In his article on necropolitics,
Achille Mbembe suggests that imagining the political as a form of war begs the
questions “What place is given to life, death, and the human body (in
particular the wounded or slain body)? How are they inscribed in the order of
power?” (12). Concerned only with
tracing the concept of sovereignty from late-modern times (as opposed to pre-
or early-modern times), Mbembe chooses the institution of slavery as the
paradigmatic example of wounded or slain bodies in order to answer his
questions and understand the historical account of the rise of terror in
contemporary times. The slave’s
humanity, though his body is kept alive, is erased through the master’s
possession of his body; this possession manifests itself through a sustained
state of terror—the threat (without the fulfillment) of possible death—and this
threat is kept alive through repetitive injuries of the slave body. Mbembe’s discussion of injured bodies
still relies on this opposition of life and death, and gives no special
credence to the injured body beyond this—the slave’s existence is one of
death-in-life, and the subjected—but living—body remains a “shadow” of
existence, rather than a powerful entity, itself. Perhaps this is because of the special quality of the slave
as commodity. Were the slave to
lose a hand, his body would become even more of a shadow than it is to begin
with, and rather than being subjected to a state of terror, in which he can
harness the power of that “protean capability” to create art from suffering,
his utility being nullified, his body would simply be discarded. The slave’s capabilities for art and alternative
perspectives rely on an able body
(mostly able, anyway), just as, in Foucault’s world, the plague-victim’s agency
in creating and maintaining sovereign power relies on his ability to survey his
neighbors.
In Titus Andronicus, the necropolitical influence of the sovereign clearly
permeates and catalyzes the plot.
It is precisely the right of the state to kill (as a Roman general,
Titus sentences the son of his enemy queen to death) that initiates the revenge
(that queen, made empress, uses her power to subject Titus’s daughter to rape
and amputation). Later, under the
influence of Aaron’s sadistic ruse, Titus donates his hand to the emperor in
hopes of saving his sons’ heads (literally—they are to be decapitated).
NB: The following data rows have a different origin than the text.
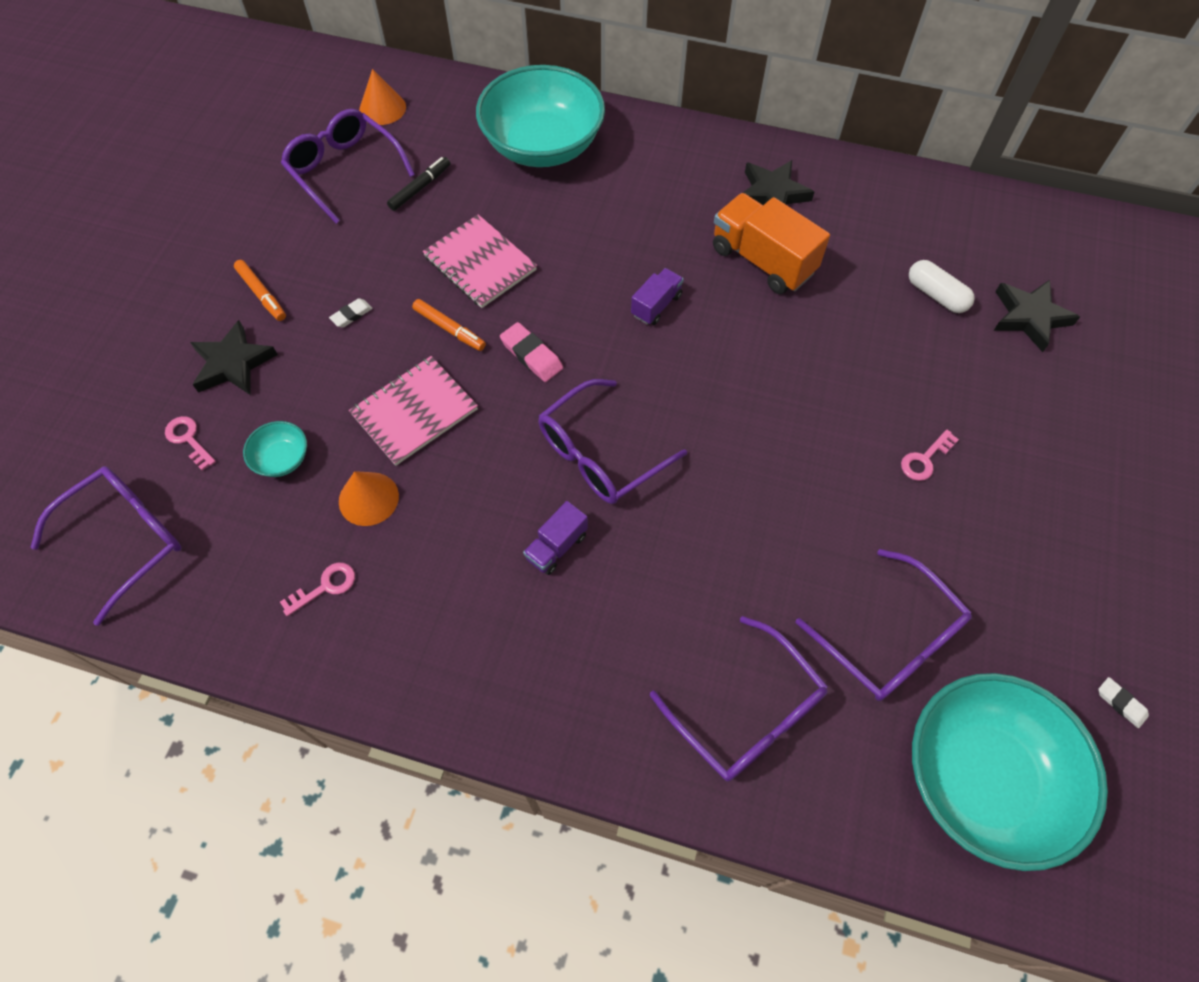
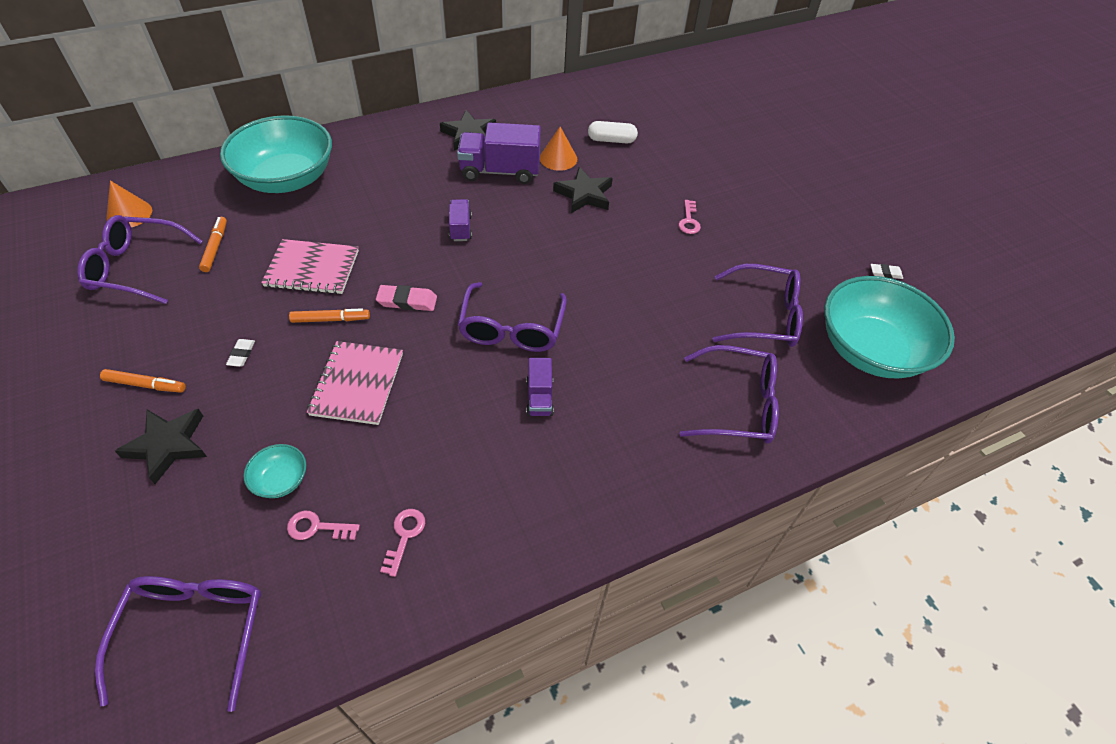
camera: 45 degrees left, 10 degrees down
(188, 439) = (180, 522): pink key -> pink key (317, 527)
(368, 498) = (379, 458): orange cone -> orange cone (558, 158)
(420, 188) = (215, 248): black marker -> orange marker
(762, 260) = (500, 171): orange truck -> purple truck
(1029, 317) = (666, 127): black star -> black star (584, 194)

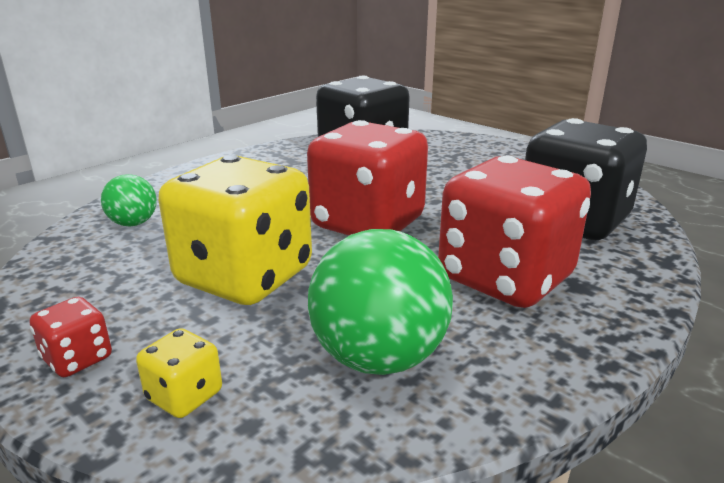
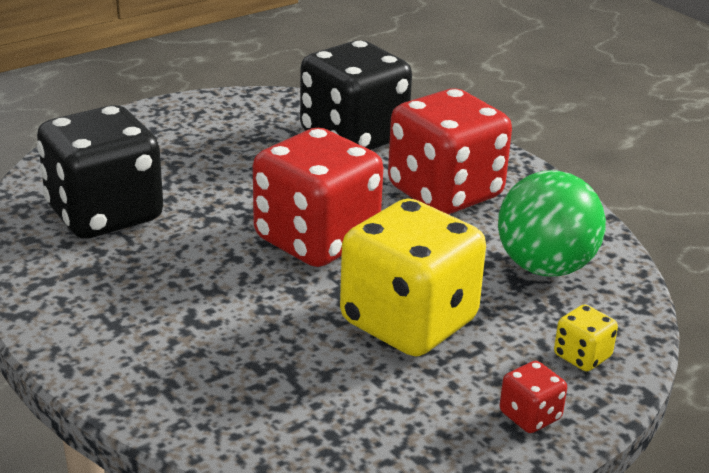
camera: 80 degrees left, 5 degrees up
(133, 223) = (247, 403): green ball -> none

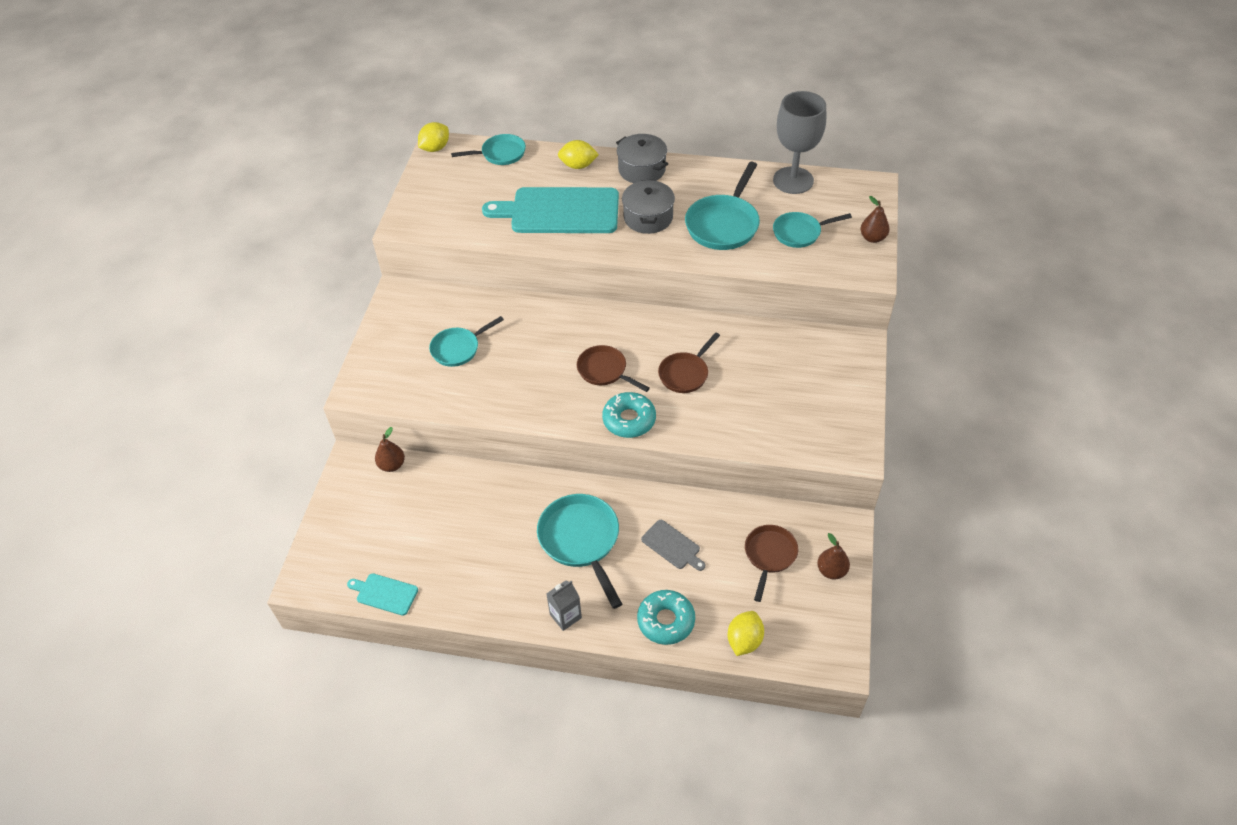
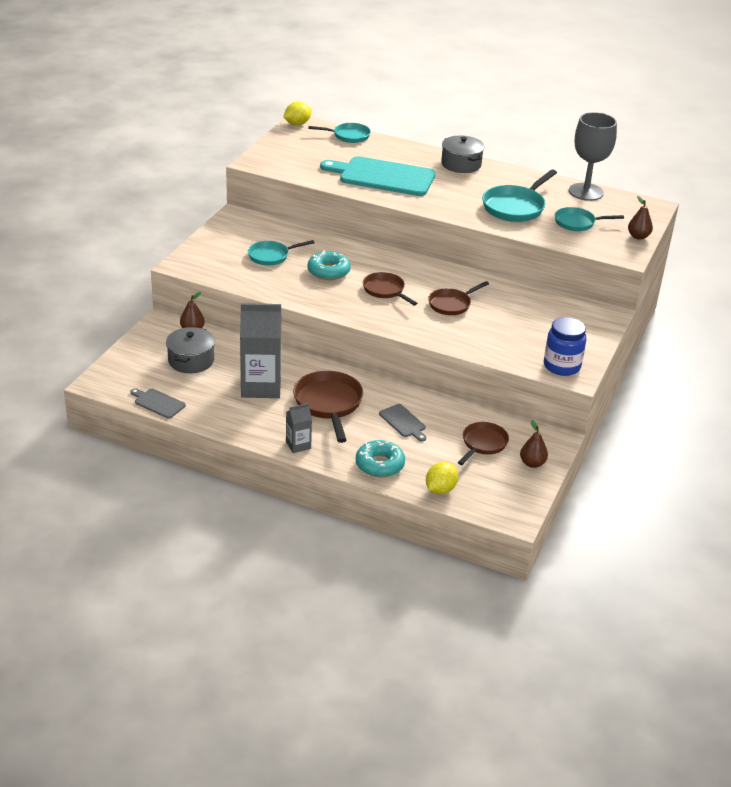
camera: 10 degrees right, 15 degrees down
(385, 593) = (158, 403): turquoise cutting board -> grey cutting board
(496, 534) = (261, 386): none -> grey carton
(578, 166) = (409, 153): yellow lemon -> none
(581, 540) = (329, 404): turquoise pan -> brown pan
(629, 420) = (393, 322): turquoise donut -> turquoise donut (328, 271)
(648, 217) = (454, 192): grey pot -> grey pot (191, 360)
(836, 440) = (562, 366): none -> blue jar

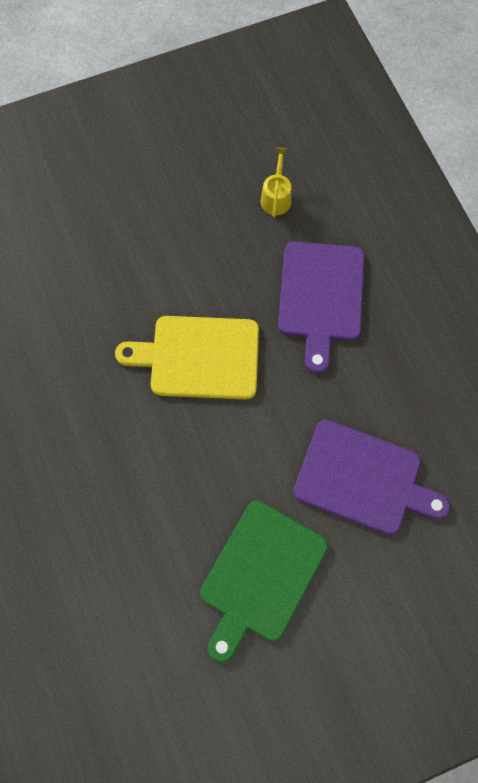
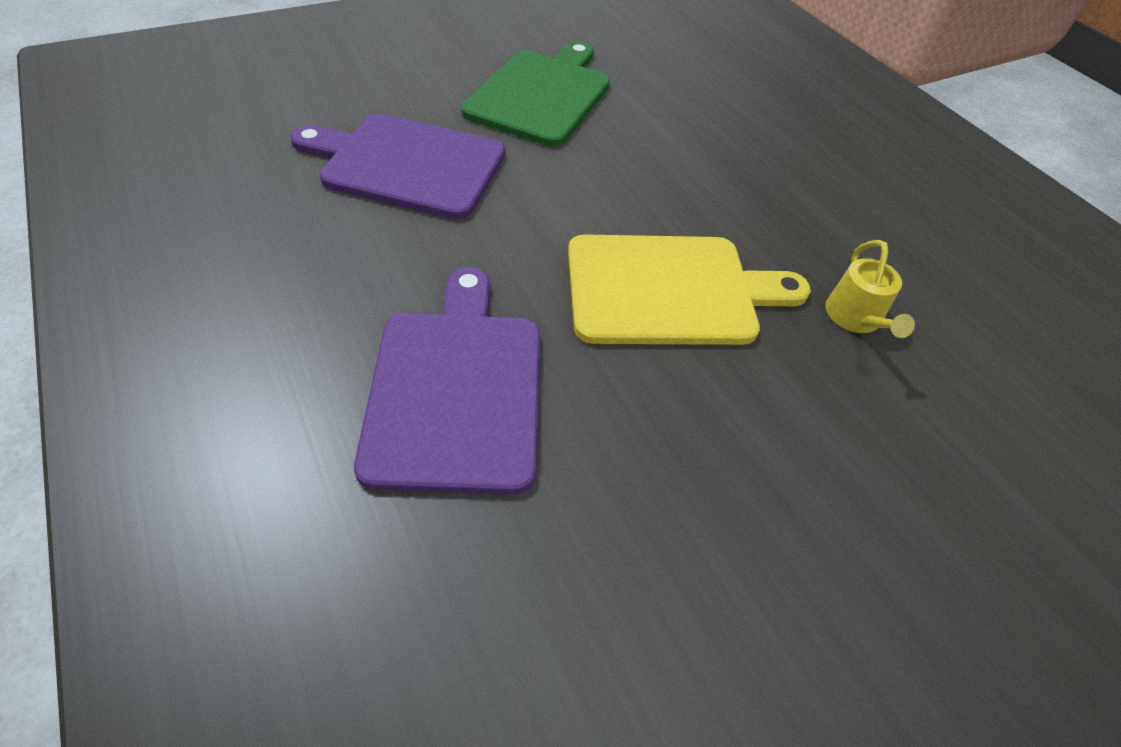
camera: 170 degrees right, 20 degrees down
(276, 197) = (564, 614): yellow watering can -> yellow watering can (855, 318)

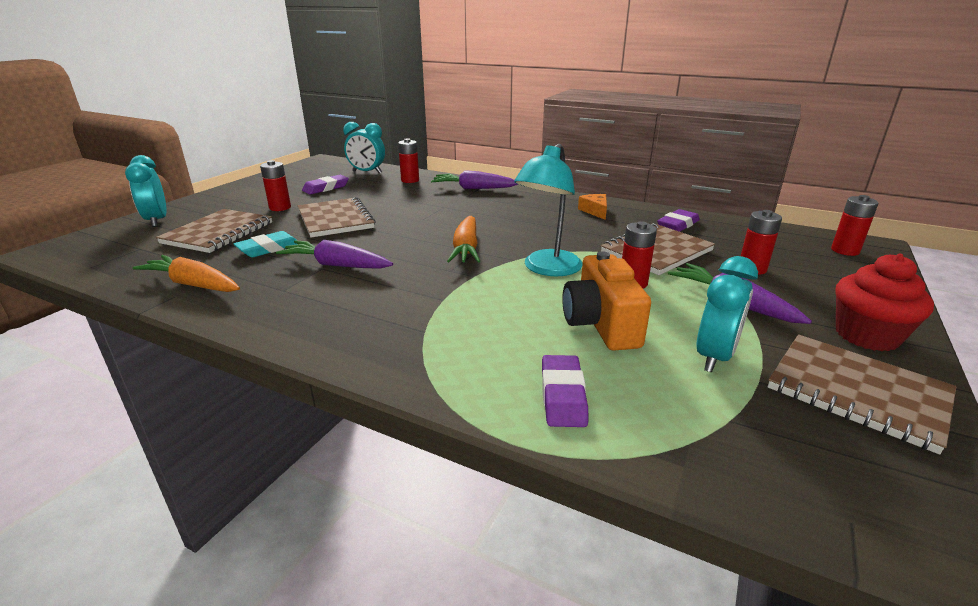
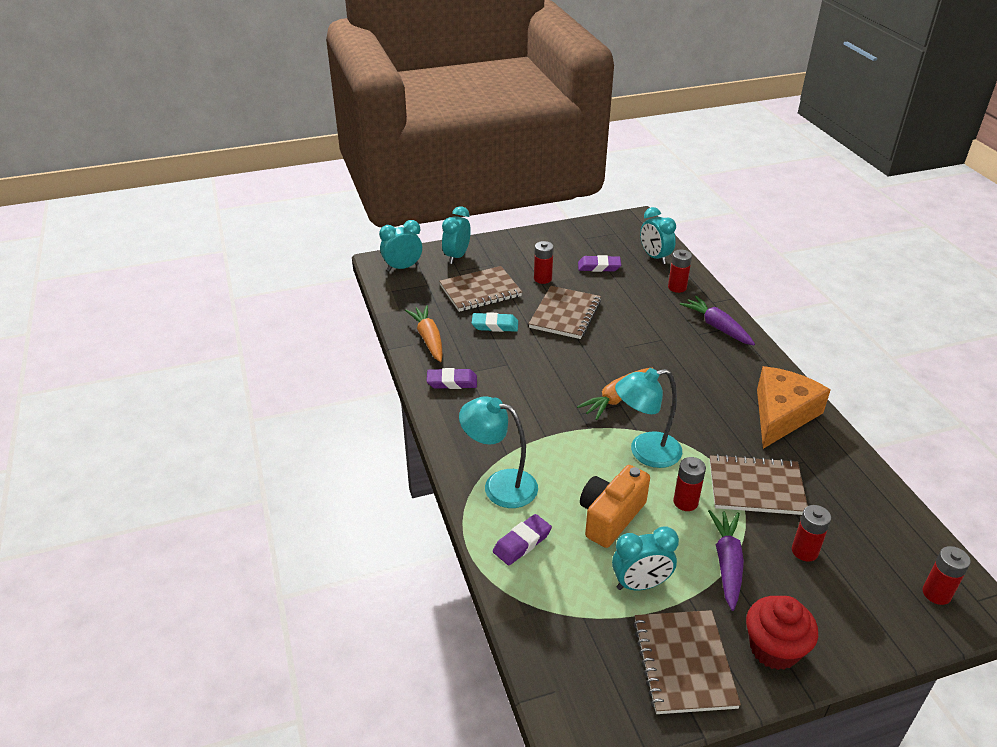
camera: 45 degrees right, 10 degrees up
(86, 247) = (402, 267): none -> turquoise clock
(336, 265) = (518, 366): purple carrot -> none
(458, 360) = (500, 485): none -> turquoise lamp
(595, 211) = (782, 414): orange cheese -> orange cheese, size x2.23
(677, 225) = (830, 472): purple eraser -> purple eraser (452, 382)

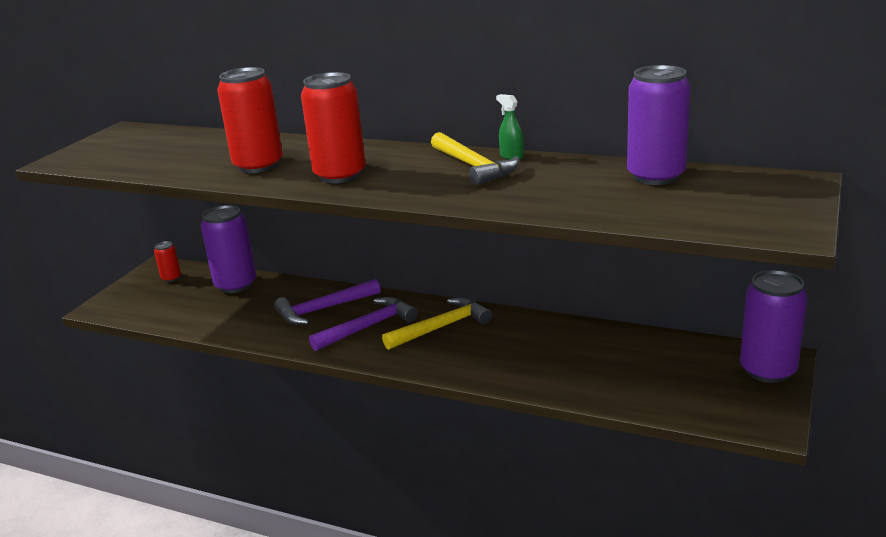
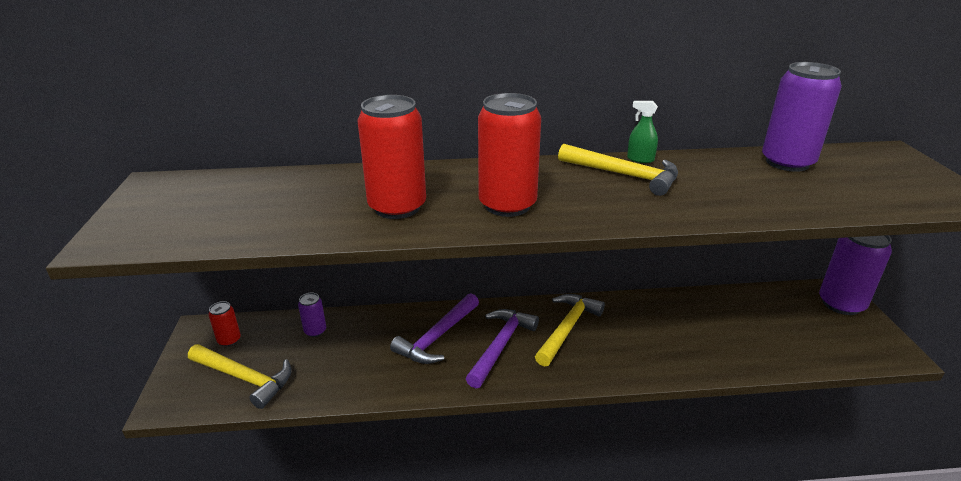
camera: 30 degrees left, 5 degrees up
(159, 305) = (244, 378): none -> yellow hammer
(236, 285) = (315, 331): purple can -> purple can, size x0.48

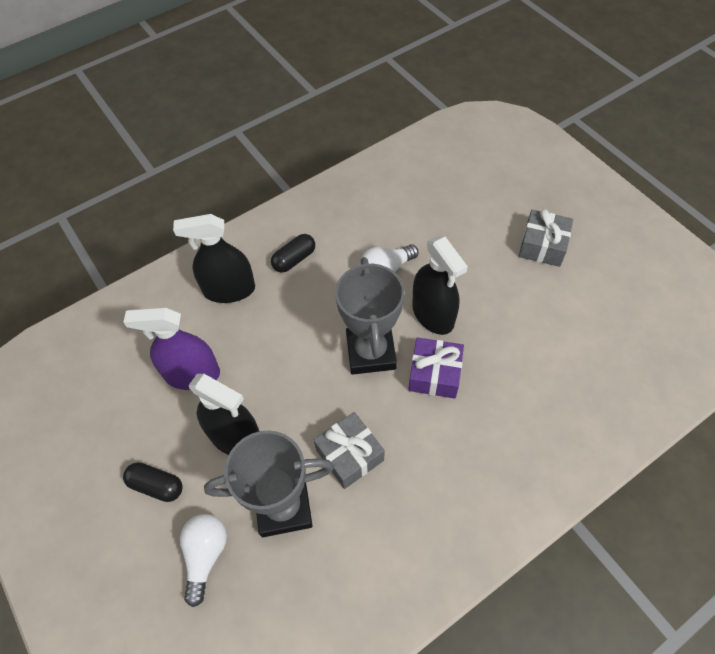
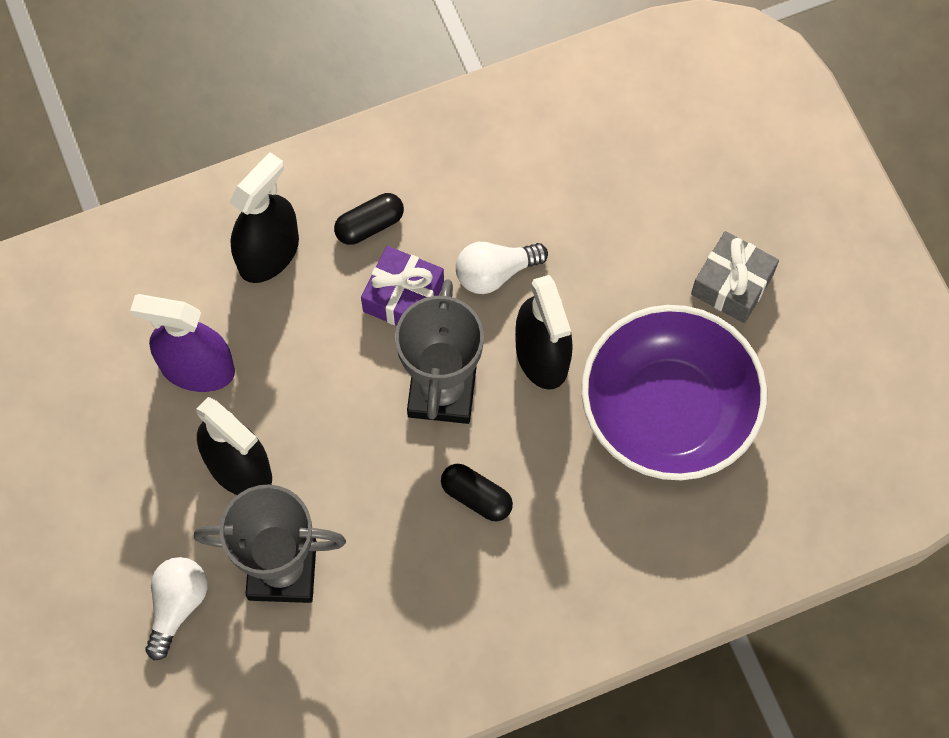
camera: 10 degrees right, 10 degrees up
(156, 485) = (130, 507): black capsule -> black capsule (476, 497)
(229, 290) = (268, 253): black spray bottle -> black spray bottle turned 120 degrees clockwise
(349, 455) = (379, 524): grey gift -> none
(434, 374) = (519, 442): purple gift -> purple gift (403, 297)
(530, 331) = (668, 411): none -> purple bowl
In a very crude analogy, we can try
to compare Titus, as a “slave” to the Roman state to the literal slaves of the
plantation. However, unlike the
slave of Mbembe’s argument, Titus can lose his hand and still participate in
the revenge plot. When compared to
a figure more like the leper of Foucault’s lecture, Titus’s role in the revenge
plot reveals a more subversive agency than that of the slave or the
plague-victim, and beyond anything Mbembe discusses. Titus, though wronged by the Roman state and deprived of his
hand, can exact a revenge of his own, one carried out through madness, rather
than the reason that seduces the subject of a sovereign power into believing,
as Mbembe articulates, that “[t]he exercise of reason is tantamount to the
exercise of freedom” (13).
Ostracizing himself from the community of reasonable, autonomous
subjects that achieve agreement “through communication and recognition” and
forge a new political body, Titus effectively subverts the power those subjects
participate in, and reinstates his family as a ruling sovereign in Rome (or, at
least, that is the very optimistic reading of Titus’s conclusion).
By literally cutting himself (or his hand) off from the community, he
manages to reorganize power in a way that those who work within the community
(the queen and Aaron as plague victims?) fail to do.
If, as Mbembe suggests, we, rather
than “considering reason as the truth of the subject, we can look to other
foundation categories that are less abstract and more tactile, such as life and
death” (14), can we then revise Mbembe’s “categories” to include something not like the death-in-life of the slave/
plague-victim, but rather something very tangible like the deformed (re-formed?) body of the
handless general or the ailing leper?
Hi Steph!
ReplyDeleteThe blog just refreshed itself in the middle of my comment, so hopefully I can recapture the gist of it. Anyhow, I'm responding to the idea of (pretend) madness as leprosy and separation from the body as being even more embodied--I think it might jive with the idea that I'm working on of normalcy as disease/plague in an interesting way. I also think that it raises an interesting point, can and do lepers return after they are exiled? What happens to them? Does the leper colony interact with the cities/villages at all? Can they be truly absent from purified society?
Also, I'd be interested to hear more about the significance of Titus's pretended madness (or is the baking of heads in a pie actual madness?) vs. his actually missing hand that he cuts off for a pretended reason. Does the implication of imagination in his actions position him even further from reason, perhaps even to a wilderness beyond that of the leper?